De la gauche vers la droite, les drapeaux marocain et algérien

C’est au cours d’une conférence de presse mardi 24 août que le Ministre des Affaires étrangères algérien, Ramtane Lamamra, a annoncé la rupture des relations diplomatiques avec le Maroc.

« L’Algérie a décidé de rompre les relations diplomatiques avec le Royaume du Maroc à partir de ce jour » a ainsi déclaré le Ministre algérien des Affaires étrangères mardi dernier. Pour le Chef de la diplomatie algérienne, cette décision est prise à la suite ‘’d’actions hostiles’’ du Royaume chérifien à l’endroit du pays. Le Ministre ajoute que Rabat n’a jamais cessé de mener des actions hostiles à l’encontre de l’Algérie. Les services de sécurité, dit-il, et la propagande marocaine mènent une guerre ignoble contre l’Algérie, son peuple et ses dirigeants.

Le chef de la diplomatie algérienne promet, toutefois, que la décision relative à la rupture des relations diplomatiques qu’il met en œuvre ‘’ne touchera pas les citoyens des deux pays’’ et que ‘’les affaires consulaires travailleront normalement’’.

S. E. Ramtane Lamamra, Ministre des Affaires Etrangères de la République Algérienne Démocratique et Populaire

Prétextes fallacieux ?

Le Ministre marocain des affaires étrangères, quant à lui, a regretté cette décision mais aussi rejeté ‘’les prétextes fallacieux, voire absurdes, qui la sous-tendent’’. Pour le Royaume chérifien, cette décision est injustifiée, mais elle était attendue ‘’au regard de la logique d’escalade constatée ces dernières semaines’’, propos recueillis d’un communiqué.

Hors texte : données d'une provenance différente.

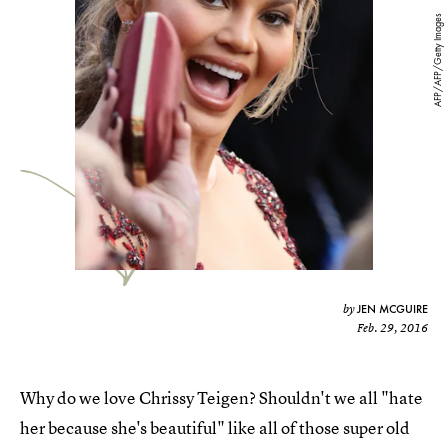
AFP/AFP/Getty Images
JEN MCGUIRE
by
Feb. 29, 2016
Why do we love Chrissy Teigen? Shouldn't we all "hate
her because she's beautiful" like all of those super old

Il importe de noter qu’au mois de juillet dernier, le roi Mohamed VI avait déploré les ‘’tensions’’ avec l’Algérie. Il invitait, par ailleurs le Président algérien Abdelmadjid Tebboune, « à faire prévaloir la sagesse et œuvrer à l’unisson au développement des rapports entre les deux pays », alors que Alger annonçait déjà le 18 août dernier, vouloir ‘’revoir’’ ses relations diplomatiques avec Rabat, l’accusant, au passage, d’être impliqué dans les incendies meurtriers qui ont ravagé le nord du pays et fait au moins 90 morts.

S. E. Nasser Bourita, Ministre des Affaires Etrangères du Royaume du Maroc

« Conflit à plusieurs ramifications »

Pour Ramtane, ‘’la provocation marocaine a atteint son paroxysme lorsqu’un délégué du Maroc aux Nations Unies a appelé à l’indépendance le peuple de la région de Kabylie’’, une démarche que le diplomate algérien qualifie de ‘’dangereuse et irresponsable’’. En effet, le Mouvement pour l’Autodétermination de la Kabylie (MAK, Indépendantiste) est une organisation classée comme terroriste par le gouvernement algérien. Que le Royaume chérifien appelle à leur indépendance ne saurait ainsi être du goût d’Alger.

Par ailleurs, les tensions se sont dégradées ces dernières semaines en raison de l’épineux dossier du Sahara occidental. Les relations entre les deux pays s’étaient alors davantage détériorées lorsque le Maroc et Israël s’étaient diplomatiquement rapprochés en contre partie de la reconnaissance américaine, très proche d’Israël, de la souveraineté marocaine sur le Sahara occidental alors que Alger soutient, quant à lui, la cause palestinienne. Ainsi, le 12 août dernier, Yaïr Lapid, chef de la diplomatie Israélienne, lors de sa visite au Maroc, exprimait alors à Casablanca « ses inquiétudes » au sujet du rôle joué par l’Algérie dans la région, son rapprochement avec l’Iran et la campagne qu’elle a menée contre l’admission d’Israël en tant que membre observateur de l’UA, « des accusations insensées et des menaces à peine voilées », selon Ramtane Lamamra.

‘’Quelles conséquences ?’’

Les conséquences liées à la rupture diplomatique entre Alger et Rabat seront notamment économiques.  Rabat craint la possibilité que Alger ferme le gazoduc Mahgreb-Europe qui relie depuis 1996 les gisements algériens à l’Europe via le Royaume du Maroc, et dont le contrat expire en Octobre prochain. Alger pourrait directement faire recours au gazoduc Medgaz et transporter directement son gaz en Espagne, soit 8,2 millions de m3. Cependant, Alger a affirmé que c’est à la société Sonatrach d’en décider.